WHAT TO WORK ON: All lines in the data bearing the string "File" should be identified and copied.

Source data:
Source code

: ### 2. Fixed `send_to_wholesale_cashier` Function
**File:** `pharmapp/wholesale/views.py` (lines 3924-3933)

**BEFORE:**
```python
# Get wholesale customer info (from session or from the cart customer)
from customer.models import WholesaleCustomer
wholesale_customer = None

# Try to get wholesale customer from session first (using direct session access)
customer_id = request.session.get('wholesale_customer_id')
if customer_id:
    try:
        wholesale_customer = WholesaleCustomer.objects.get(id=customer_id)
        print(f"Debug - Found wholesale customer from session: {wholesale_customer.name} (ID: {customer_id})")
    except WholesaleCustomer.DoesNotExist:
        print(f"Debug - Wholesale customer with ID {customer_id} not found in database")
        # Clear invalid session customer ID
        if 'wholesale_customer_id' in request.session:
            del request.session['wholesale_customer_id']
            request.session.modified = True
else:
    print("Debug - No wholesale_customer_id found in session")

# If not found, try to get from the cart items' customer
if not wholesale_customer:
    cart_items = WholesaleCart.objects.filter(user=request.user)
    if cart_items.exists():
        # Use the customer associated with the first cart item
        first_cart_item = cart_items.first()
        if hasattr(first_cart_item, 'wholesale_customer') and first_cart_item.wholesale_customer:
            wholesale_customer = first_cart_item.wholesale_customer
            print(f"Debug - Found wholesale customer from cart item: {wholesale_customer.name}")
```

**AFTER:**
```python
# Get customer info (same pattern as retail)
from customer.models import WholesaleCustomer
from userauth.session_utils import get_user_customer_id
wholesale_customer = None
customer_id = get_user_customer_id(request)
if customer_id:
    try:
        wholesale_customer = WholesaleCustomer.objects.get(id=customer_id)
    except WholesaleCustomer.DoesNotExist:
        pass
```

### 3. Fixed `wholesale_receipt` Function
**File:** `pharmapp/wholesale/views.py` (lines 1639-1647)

THE COMPLETED TASK:
**File:** `pharmapp/wholesale/views.py` (lines 3924-3933)
**File:** `pharmapp/wholesale/views.py` (lines 1639-1647)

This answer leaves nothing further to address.